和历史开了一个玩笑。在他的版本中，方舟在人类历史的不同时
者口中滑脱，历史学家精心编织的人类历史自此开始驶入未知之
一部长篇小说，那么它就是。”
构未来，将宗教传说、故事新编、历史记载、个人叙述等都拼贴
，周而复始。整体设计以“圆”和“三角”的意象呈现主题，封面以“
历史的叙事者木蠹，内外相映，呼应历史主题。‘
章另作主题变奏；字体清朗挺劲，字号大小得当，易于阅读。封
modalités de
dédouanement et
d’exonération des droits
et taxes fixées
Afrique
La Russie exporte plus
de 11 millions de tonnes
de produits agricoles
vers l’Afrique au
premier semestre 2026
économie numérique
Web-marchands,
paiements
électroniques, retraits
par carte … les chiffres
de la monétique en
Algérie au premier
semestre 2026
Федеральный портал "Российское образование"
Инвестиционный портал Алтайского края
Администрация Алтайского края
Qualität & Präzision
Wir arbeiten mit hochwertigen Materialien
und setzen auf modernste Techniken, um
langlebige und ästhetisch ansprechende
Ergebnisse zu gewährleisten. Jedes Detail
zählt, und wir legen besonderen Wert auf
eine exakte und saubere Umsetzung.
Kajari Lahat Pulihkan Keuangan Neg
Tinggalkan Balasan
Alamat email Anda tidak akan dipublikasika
━━━━━━━━━━━━━━━━━━━━━━━━━━━━━━
**DIRECTIONS FOR THIS TASK**
Print every line of text read from the records above again, without altering a single character.

**FINISHED TASK**
和历史开了一个玩笑。在他的版本中，方舟在人类历史的不同时
者口中滑脱，历史学家精心编织的人类历史自此开始驶入未知之
一部长篇小说，那么它就是。”
构未来，将宗教传说、故事新编、历史记载、个人叙述等都拼贴
，周而复始。整体设计以“圆”和“三角”的意象呈现主题，封面以“
历史的叙事者木蠹，内外相映，呼应历史主题。‘
章另作主题变奏；字体清朗挺劲，字号大小得当，易于阅读。封
modalités de
dédouanement et
d’exonération des droits
et taxes fixées
Afrique
La Russie exporte plus
de 11 millions de tonnes
de produits agricoles
vers l’Afrique au
premier semestre 2026
économie numérique
Web-marchands,
paiements
électroniques, retraits
par carte … les chiffres
de la monétique en
Algérie au premier
semestre 2026
Федеральный портал "Российское образование"
Инвестиционный портал Алтайского края
Администрация Алтайского края
Qualität & Präzision
Wir arbeiten mit hochwertigen Materialien
und setzen auf modernste Techniken, um
langlebige und ästhetisch ansprechende
Ergebnisse zu gewährleisten. Jedes Detail
zählt, und wir legen besonderen Wert auf
eine exakte und saubere Umsetzung.
Kajari Lahat Pulihkan Keuangan Neg
Tinggalkan Balasan
Alamat email Anda tidak akan dipublikasika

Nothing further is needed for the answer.